Try it. Please return the lines, both ends included, that run from the one containing "Подписаться" to the last line of the data below, exactly and alone.

(Collection entries)
<<<<
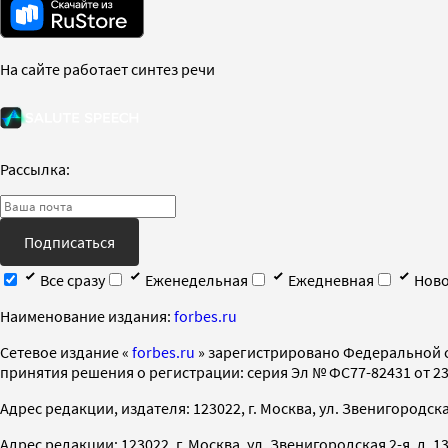
На сайте работает синтез речи
Рассылка:
Подписаться
Все сразу
Еженедельная
Ежедневная
Ново
Наименование издания:
forbes.ru
Cетевое издание «
forbes.ru
» зарегистрировано Федеральной 
принятия решения о регистрации: серия Эл № ФС77-82431 от 23 
Адрес редакции, издателя: 123022, г. Москва, ул. Звенигородская 2-
Адрес редакции: 123022, г. Москва, ул. Звенигородская 2-я, д. 13, с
>>>>
Response.
Подписаться
Все сразу
Еженедельная
Ежедневная
Ново
Наименование издания:
forbes.ru
Cетевое издание «
forbes.ru
» зарегистрировано Федеральной 
принятия решения о регистрации: серия Эл № ФС77-82431 от 23 
Адрес редакции, издателя: 123022, г. Москва, ул. Звенигородская 2-
Адрес редакции: 123022, г. Москва, ул. Звенигородская 2-я, д. 13, с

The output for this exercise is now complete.